My Dear Wormwood,
As discussed in my last letter, your patient’s decision to join the police department seemed a mixed development at best. It is true that Hell follows no law save the most ancient, “Eat or be eaten.” But as a general rule we want to discourage the creatures from obeying any laws, even of their own devising. Despite the best efforts of our most fiendish disputants, we in the Lowerarchy are unable, as yet, to remove from their laws all that reeks of the Enemy, such as justice, temperance, chastity, and respect for their fellow vermin. Still, we have made great strides in this age toward bending those who enforce the laws, such as your patient, to the commendable vices of cruelty, corruption, graft, influence-peddling, and the forsaking of oaths. So I did not discourage your patient’s occupation, as long as he could be steered onto a path which would eventually bring him to Our Father’s House.
Until I received this report from our colleague Skrimcheez, who is in charge of the local newspaper editor: Henrico police shoot pet as they notify family of son’s homicide. As you can see, the report is lavishly illustrated, and spares no detail. It appears that your patient, while performing his mundane duty of notifying one of the humans that her child had been murdered, discharged his weapon into the child’s dog. Your patient claimed to have done so out of fear (no doubt of your urging) that the animal posed a threat to the patient’s safety. I have carefully read the report, and it raises several questions regarding your care of the patient.
The first of which is: ARE YOU OUT OF YOUR FUCKING MIND? What kind of FUCKING LUNATIC would shoot the GOD-DAMNED FAMILY DOG as he was approaching the GOD-DAMNED FAMILY HOME to notify them that THEIR SON HAD BEEN MURDERED? YOU ASSHOLE! Hell is TOO GOOD for this son of a bitch! I thought I was cruel! I thought I was merciless, but YOU…
(Here the manuscript breaks off, and is resumed in another hand.)
In my rage and fury at reading of your despicable patient’s exploits, I find that I have transformed into a vampire bat. My secretary shall compose the remainder of this letter under my dictation.

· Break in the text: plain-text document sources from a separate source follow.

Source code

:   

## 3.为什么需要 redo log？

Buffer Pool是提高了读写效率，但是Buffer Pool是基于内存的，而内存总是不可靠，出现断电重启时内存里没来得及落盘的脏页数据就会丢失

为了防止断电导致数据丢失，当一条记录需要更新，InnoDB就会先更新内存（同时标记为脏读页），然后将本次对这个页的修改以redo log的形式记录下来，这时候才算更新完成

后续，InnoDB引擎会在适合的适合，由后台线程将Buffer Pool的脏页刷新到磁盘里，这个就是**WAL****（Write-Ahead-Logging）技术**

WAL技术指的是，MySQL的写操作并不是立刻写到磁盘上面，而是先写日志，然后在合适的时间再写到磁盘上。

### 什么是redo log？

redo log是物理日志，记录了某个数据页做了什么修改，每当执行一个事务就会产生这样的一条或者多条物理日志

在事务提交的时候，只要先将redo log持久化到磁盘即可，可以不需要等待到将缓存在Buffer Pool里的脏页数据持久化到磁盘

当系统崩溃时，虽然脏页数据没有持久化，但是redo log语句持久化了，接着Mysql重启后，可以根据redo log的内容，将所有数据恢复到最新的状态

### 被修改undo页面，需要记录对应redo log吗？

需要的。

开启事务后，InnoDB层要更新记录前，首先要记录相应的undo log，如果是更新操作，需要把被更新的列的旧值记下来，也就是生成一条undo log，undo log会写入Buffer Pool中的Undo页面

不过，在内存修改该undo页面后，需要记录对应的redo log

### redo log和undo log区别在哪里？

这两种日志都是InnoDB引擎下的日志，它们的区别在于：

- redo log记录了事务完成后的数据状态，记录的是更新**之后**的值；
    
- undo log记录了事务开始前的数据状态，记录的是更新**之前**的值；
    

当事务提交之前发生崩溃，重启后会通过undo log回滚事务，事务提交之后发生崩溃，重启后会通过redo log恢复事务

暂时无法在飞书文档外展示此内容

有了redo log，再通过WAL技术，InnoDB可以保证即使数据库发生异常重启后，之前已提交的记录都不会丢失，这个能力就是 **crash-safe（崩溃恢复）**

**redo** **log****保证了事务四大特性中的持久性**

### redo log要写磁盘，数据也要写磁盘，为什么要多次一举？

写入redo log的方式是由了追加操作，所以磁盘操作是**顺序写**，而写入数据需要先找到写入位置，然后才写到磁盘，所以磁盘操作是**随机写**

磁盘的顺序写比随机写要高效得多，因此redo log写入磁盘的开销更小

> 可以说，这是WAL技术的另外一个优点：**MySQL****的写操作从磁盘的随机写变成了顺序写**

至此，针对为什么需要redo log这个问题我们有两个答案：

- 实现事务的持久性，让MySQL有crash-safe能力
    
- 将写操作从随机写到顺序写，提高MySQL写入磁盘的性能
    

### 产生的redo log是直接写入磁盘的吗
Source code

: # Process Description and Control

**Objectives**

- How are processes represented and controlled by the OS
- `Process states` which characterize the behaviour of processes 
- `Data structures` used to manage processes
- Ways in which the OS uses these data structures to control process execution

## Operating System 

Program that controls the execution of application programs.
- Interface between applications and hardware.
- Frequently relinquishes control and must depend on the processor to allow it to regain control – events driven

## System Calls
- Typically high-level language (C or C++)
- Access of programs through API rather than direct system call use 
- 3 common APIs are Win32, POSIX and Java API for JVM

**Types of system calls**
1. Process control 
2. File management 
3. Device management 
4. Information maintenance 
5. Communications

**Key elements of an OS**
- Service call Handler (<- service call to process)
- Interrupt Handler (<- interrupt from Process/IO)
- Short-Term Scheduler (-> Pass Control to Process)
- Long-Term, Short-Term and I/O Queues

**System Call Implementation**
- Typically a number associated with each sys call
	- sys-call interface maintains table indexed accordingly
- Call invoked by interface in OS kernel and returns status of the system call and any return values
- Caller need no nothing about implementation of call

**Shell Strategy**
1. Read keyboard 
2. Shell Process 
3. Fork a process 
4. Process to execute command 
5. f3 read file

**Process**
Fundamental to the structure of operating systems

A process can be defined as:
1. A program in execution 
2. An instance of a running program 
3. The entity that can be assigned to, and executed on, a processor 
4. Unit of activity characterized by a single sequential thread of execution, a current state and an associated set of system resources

There are some things, Wormwood, that are too vile even for us. Admittedly, before today, I could not have named one of those things. But shooting the family dog, on the way to notifying the family that its son has been found murdered in the street, is such a thing. Hell has majesty, Wormwood. Even the foulest fiend in the most abysmal of our pits would not sink to such a depth.
Rest assured, Wormwood, that your patient has found his place in Our Father’s House. Indeed he shall be most welcome here. We shall make a sport of him, a plaything, a feast to be savoured slowly with all the cruelty our tormentors can devise. And yet, for all of the anguish that shall be his, for eternity and more, his torment will only barely exceed what he has brought upon this family. Common murderers are, as the Americans put it, a dime a dozen. It takes a special cruelty, one I would call beyond diabolical if there could be such a thing, to kill the family dog before notifying the family of a death.
Your disgusted uncle,
(Signed in his abysmal excellency’s disability by his secretary, Toadpipe, B.S.M., D.T.)